1. Field of the Invention
The present invention relates to an interpolation method. More particularly, the present invention relates to an interpolation method, a computer readable medium using the interpolation method, a device for performing the interpolation method, a display device incorporating the device for performing the interpolation method, a driving apparatus for the display device and a method of driving the display device.
2. Description of the Related Art
Flat panel display devices, such as a plasma display panel (PDP) device, a liquid crystal display (LCD) device, etc., have been recently developed. In comparing PDP devices to LCD devices, it is generally accepted that the viewing angle, the response speed and the image display quality of a moving picture of a thin film transistor liquid crystal display (TFT-LCD) device has been improved so that the TFT-LCD device has better characteristics than the PDP device in a television receiver set.
In order to further improve the response speed of liquid crystals, a method of using high speed liquid crystals, a method of altering a structure of a TFT cell and an over-driving method have been developed in the TFT-LCD device. In particular, the over-driving method includes a dynamic capacitance compensation (DCC) method.
In the DCC method, a frame gray-scale data of a previous frame undergo overshooting or undershooting after comparing the gray-scale data of the previous frame and gray-scale data of the present frame, thereby improving the response speed of the liquid crystals.
The liquid crystals have various physical characteristics so that an amount of the over-driving of the gray-scales is difficult to determine using a linear equation. In order to determine the amount of the over-driving of the g ray-scales using the linear equation, the over-driving circuit has a look up table (LUT) storing the amount of the over-driving. In general, the amount of the over-driving stored in the LUT is determined based on a vertical frequency of sixty hertz at room temperature.
However, when the temperature of the liquid crystals and the vertical frequency is varied, an objective value of the response speed of the liquid crystals is also changed so that the objective value is different from the amount of the over-driving stored in the LUT.
The amount of the over-driving is substantially in inverse proportion to the temperature and the vertical frequency. That is, when the temperature is increased, the amount of the over-driving is decreased so as to compensate for the response speed. To the contrary, when the temperature is decreased, the amount of the over-driving is decreased. In addition, when the vertical frequency is decreased, the amount of the over-driving is increased so as to compensate for the response speed.
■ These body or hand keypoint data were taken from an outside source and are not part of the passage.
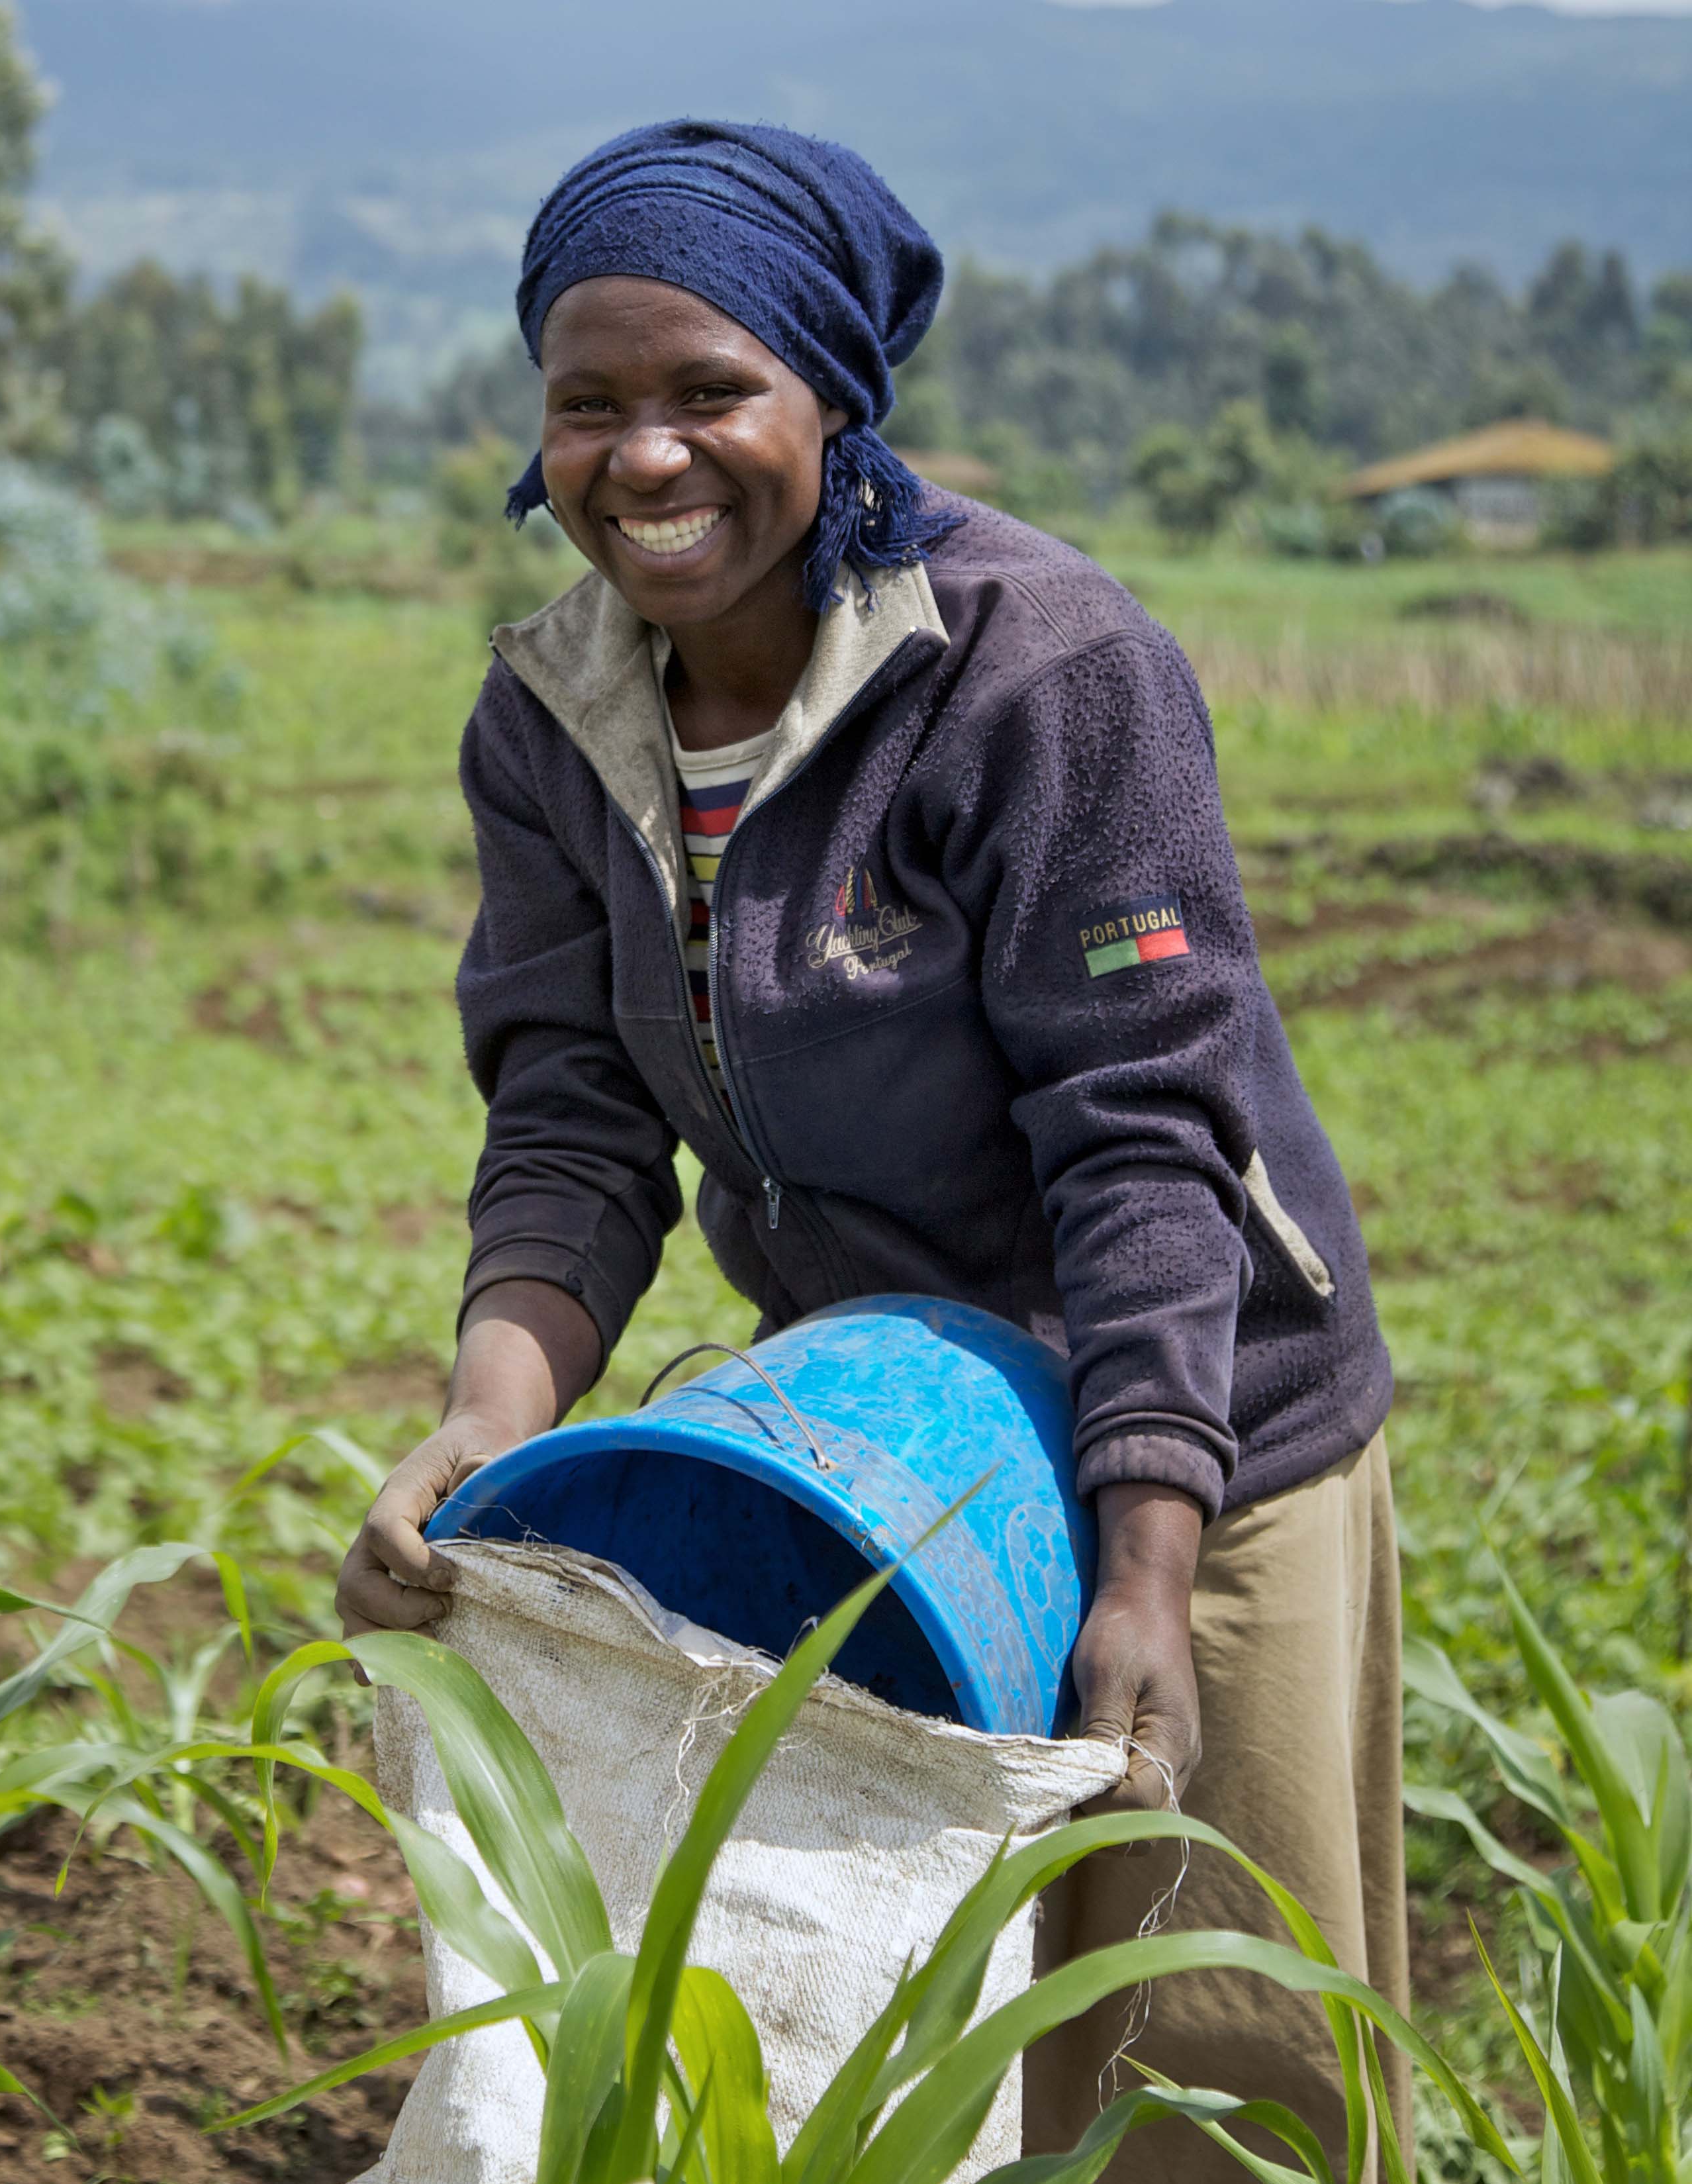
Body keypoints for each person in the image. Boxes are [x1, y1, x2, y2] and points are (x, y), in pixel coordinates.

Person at [332, 120, 1407, 2179]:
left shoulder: (1033, 674)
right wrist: (486, 1416)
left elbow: (1142, 1134)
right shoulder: (553, 718)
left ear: (829, 397)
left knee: (1211, 2033)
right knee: (906, 2026)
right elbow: (569, 1104)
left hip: (1206, 1426)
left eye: (709, 391)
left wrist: (1151, 1562)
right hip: (889, 1433)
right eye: (590, 405)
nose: (647, 458)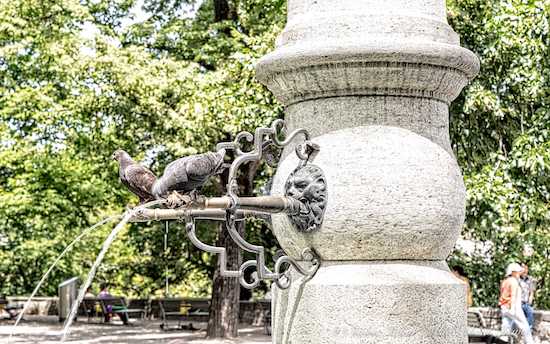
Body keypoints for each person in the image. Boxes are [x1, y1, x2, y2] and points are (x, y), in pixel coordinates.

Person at [498, 263, 534, 344]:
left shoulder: (504, 281)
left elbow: (502, 295)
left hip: (504, 307)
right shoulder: (514, 281)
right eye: (517, 272)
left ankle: (502, 342)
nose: (519, 273)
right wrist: (513, 308)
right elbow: (513, 295)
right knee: (525, 327)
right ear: (512, 272)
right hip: (513, 307)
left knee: (505, 329)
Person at [520, 263, 536, 330]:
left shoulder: (530, 279)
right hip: (518, 303)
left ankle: (528, 330)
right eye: (523, 268)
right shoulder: (517, 279)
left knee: (530, 313)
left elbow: (531, 292)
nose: (524, 270)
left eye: (526, 268)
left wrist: (529, 303)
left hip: (526, 303)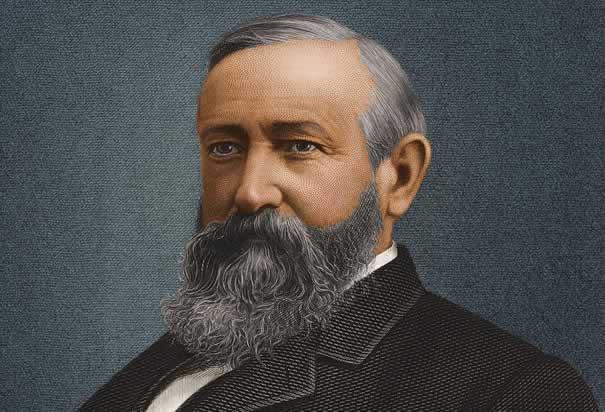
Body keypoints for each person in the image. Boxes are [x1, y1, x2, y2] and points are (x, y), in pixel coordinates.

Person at [80, 15, 597, 411]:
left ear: (399, 176)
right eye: (225, 148)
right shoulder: (167, 361)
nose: (251, 192)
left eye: (299, 146)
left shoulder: (512, 391)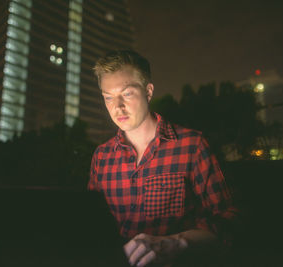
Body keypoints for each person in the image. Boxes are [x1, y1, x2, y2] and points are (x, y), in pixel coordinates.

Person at [88, 50, 238, 267]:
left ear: (148, 92)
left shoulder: (192, 145)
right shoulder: (101, 157)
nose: (117, 106)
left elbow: (230, 217)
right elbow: (92, 224)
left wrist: (176, 243)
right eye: (108, 97)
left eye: (127, 94)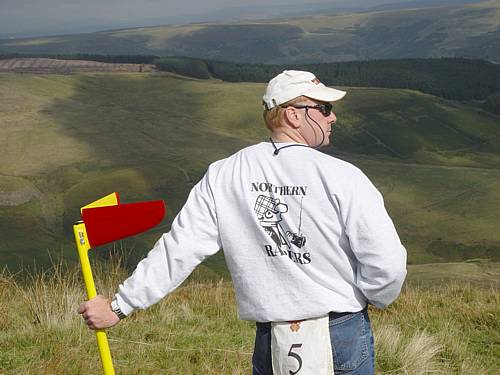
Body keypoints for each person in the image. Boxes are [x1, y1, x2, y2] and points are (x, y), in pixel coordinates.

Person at [79, 70, 407, 374]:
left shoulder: (226, 173)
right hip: (340, 330)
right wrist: (377, 297)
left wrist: (120, 306)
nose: (332, 116)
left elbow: (180, 248)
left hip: (271, 336)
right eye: (323, 108)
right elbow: (387, 263)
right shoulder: (344, 176)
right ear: (294, 115)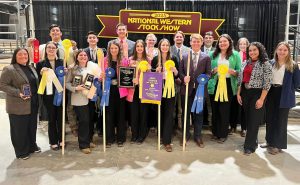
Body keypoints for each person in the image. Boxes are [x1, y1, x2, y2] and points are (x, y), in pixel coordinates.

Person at [0, 48, 40, 160]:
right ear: (15, 56)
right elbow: (2, 85)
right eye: (20, 54)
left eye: (25, 54)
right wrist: (19, 93)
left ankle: (32, 146)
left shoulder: (31, 67)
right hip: (18, 105)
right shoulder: (9, 69)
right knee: (19, 129)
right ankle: (21, 152)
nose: (23, 56)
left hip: (32, 103)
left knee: (32, 127)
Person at [263, 42, 300, 155]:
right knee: (270, 119)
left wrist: (288, 89)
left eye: (285, 50)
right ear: (276, 50)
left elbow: (297, 82)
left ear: (288, 52)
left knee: (280, 121)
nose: (282, 52)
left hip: (284, 94)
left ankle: (278, 145)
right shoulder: (270, 63)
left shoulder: (293, 65)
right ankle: (269, 141)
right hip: (271, 92)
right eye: (280, 49)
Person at [237, 42, 272, 155]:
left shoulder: (265, 64)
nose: (252, 52)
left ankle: (249, 147)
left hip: (257, 94)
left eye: (254, 50)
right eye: (250, 50)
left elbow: (267, 83)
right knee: (249, 119)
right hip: (245, 93)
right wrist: (238, 94)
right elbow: (240, 80)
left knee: (253, 121)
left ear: (260, 50)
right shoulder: (245, 62)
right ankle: (253, 141)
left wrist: (261, 99)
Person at [208, 34, 241, 143]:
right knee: (215, 108)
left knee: (224, 110)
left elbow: (239, 72)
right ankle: (215, 132)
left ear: (229, 42)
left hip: (228, 84)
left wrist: (233, 72)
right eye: (221, 42)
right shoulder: (212, 54)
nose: (222, 43)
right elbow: (208, 71)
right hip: (215, 84)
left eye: (225, 41)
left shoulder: (235, 55)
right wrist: (213, 71)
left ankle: (223, 134)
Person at [179, 34, 211, 147]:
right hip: (186, 90)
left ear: (201, 43)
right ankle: (185, 135)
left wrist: (204, 79)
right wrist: (183, 78)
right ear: (190, 42)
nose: (196, 43)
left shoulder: (206, 57)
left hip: (200, 91)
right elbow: (180, 72)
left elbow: (208, 73)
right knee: (185, 114)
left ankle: (198, 136)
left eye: (198, 41)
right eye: (194, 41)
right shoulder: (184, 56)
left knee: (199, 114)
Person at [36, 41, 65, 150]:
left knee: (61, 118)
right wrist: (41, 73)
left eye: (53, 48)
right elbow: (38, 81)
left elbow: (65, 78)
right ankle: (53, 141)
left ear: (56, 50)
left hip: (61, 94)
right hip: (48, 96)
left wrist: (66, 72)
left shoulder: (62, 62)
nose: (51, 49)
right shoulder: (40, 64)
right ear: (46, 49)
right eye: (49, 47)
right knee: (52, 119)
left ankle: (62, 140)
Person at [151, 38, 179, 152]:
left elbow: (177, 76)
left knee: (169, 114)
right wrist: (155, 70)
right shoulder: (155, 59)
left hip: (171, 90)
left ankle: (167, 141)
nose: (165, 47)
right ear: (159, 46)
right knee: (159, 113)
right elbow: (151, 74)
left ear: (169, 46)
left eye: (167, 45)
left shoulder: (174, 58)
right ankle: (161, 135)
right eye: (163, 45)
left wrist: (175, 71)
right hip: (158, 89)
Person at [66, 49, 94, 154]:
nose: (83, 57)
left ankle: (88, 140)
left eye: (85, 55)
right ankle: (83, 145)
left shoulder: (92, 68)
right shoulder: (72, 69)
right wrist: (75, 88)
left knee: (90, 121)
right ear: (77, 57)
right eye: (80, 55)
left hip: (91, 98)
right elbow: (67, 83)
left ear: (87, 57)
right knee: (84, 121)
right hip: (79, 98)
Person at [103, 41, 128, 147]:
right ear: (109, 49)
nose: (113, 50)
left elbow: (128, 76)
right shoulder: (104, 60)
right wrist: (102, 76)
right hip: (108, 91)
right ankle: (109, 138)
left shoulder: (124, 61)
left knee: (121, 115)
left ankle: (120, 139)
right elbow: (101, 75)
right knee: (109, 115)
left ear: (119, 49)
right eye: (111, 48)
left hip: (120, 91)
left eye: (115, 48)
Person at [128, 40, 151, 144]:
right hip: (133, 90)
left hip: (145, 90)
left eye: (141, 46)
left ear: (144, 48)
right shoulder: (130, 60)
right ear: (135, 48)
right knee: (134, 113)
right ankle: (134, 134)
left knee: (144, 113)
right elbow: (126, 74)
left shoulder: (148, 60)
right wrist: (131, 79)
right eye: (138, 46)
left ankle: (142, 135)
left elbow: (152, 77)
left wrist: (149, 70)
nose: (139, 48)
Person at [170, 31, 190, 132]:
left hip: (184, 83)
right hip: (171, 82)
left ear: (183, 38)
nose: (178, 38)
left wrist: (182, 78)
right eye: (177, 37)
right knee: (172, 106)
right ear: (174, 38)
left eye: (180, 37)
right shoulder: (168, 49)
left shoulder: (188, 50)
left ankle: (182, 127)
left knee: (182, 107)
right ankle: (172, 127)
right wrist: (176, 77)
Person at [231, 37, 250, 137]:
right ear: (238, 45)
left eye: (245, 44)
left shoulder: (251, 55)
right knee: (233, 106)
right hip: (234, 84)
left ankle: (244, 128)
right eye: (241, 44)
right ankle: (233, 126)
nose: (243, 46)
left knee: (244, 107)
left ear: (248, 45)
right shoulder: (234, 54)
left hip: (245, 85)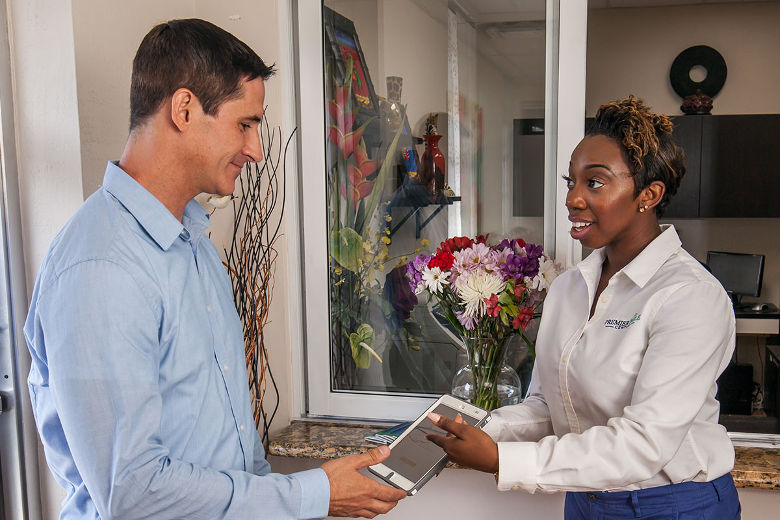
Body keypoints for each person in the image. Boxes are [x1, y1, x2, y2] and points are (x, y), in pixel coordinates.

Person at [24, 18, 405, 520]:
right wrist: (312, 496)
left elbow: (234, 447)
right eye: (244, 124)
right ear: (184, 110)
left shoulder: (196, 242)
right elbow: (134, 492)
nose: (256, 149)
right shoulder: (101, 268)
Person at [427, 96, 741, 519]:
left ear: (649, 194)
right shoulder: (568, 289)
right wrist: (474, 429)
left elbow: (643, 443)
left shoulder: (690, 297)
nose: (573, 199)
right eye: (570, 182)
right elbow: (546, 407)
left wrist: (504, 461)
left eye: (594, 182)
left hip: (672, 505)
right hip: (585, 501)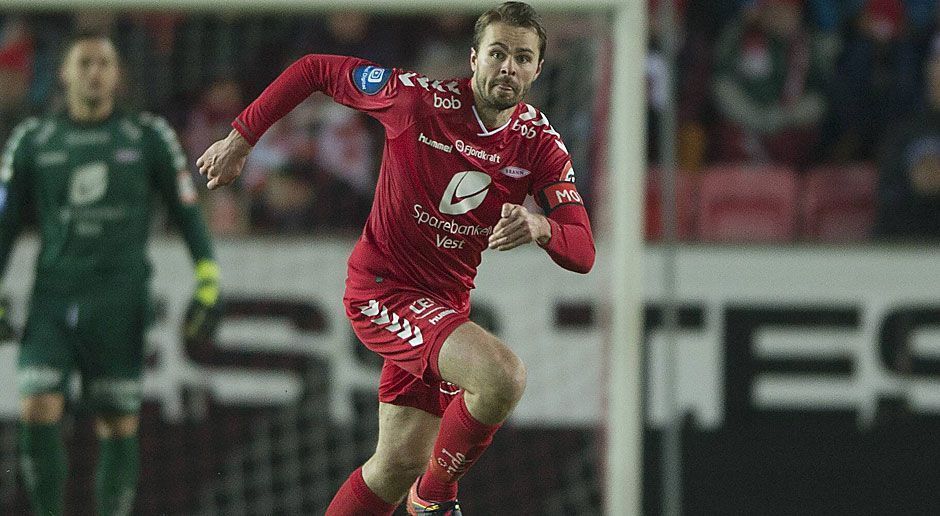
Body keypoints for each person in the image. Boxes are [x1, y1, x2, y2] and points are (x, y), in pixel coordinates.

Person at [198, 2, 594, 514]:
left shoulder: (539, 144)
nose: (507, 68)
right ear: (473, 58)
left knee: (396, 463)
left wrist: (542, 225)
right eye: (497, 53)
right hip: (382, 290)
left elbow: (582, 251)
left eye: (522, 57)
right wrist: (241, 137)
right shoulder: (414, 99)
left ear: (538, 68)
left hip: (444, 306)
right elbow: (315, 69)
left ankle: (423, 488)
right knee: (502, 377)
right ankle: (435, 498)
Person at [0, 32, 221, 515]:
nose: (94, 72)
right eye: (84, 63)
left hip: (120, 301)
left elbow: (188, 215)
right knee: (37, 407)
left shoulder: (147, 137)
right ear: (64, 73)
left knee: (117, 423)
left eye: (104, 63)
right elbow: (5, 224)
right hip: (53, 298)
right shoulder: (34, 140)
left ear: (117, 75)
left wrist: (208, 282)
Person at [874, 33, 940, 239]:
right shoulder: (904, 133)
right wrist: (915, 187)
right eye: (936, 64)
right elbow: (886, 201)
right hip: (906, 251)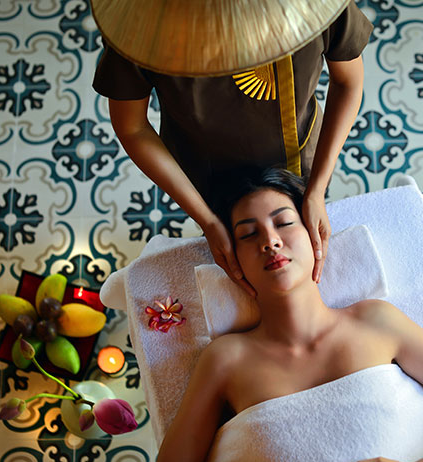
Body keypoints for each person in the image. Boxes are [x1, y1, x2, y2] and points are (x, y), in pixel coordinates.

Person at [152, 167, 423, 462]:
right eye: (248, 234)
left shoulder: (375, 321)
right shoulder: (225, 359)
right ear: (232, 260)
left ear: (315, 235)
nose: (270, 241)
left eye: (284, 222)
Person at [92, 1, 373, 295]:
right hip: (208, 176)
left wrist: (316, 189)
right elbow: (133, 127)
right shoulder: (141, 21)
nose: (272, 243)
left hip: (298, 160)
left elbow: (348, 82)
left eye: (283, 223)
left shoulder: (318, 6)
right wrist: (207, 219)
In order to render the response speed of the liquid crystals uniform, the temperature is sensed by an external temperature sensor or an internal temperature sensor, and a timing control part selects a LUT optimized to the temperature.
However, when LUTs optimized in accordance with temperature are stored in an inner memory of the timing control part, the size of the associated chip is increased, and heat generated from the timing control part and capacity of the external memory are increased.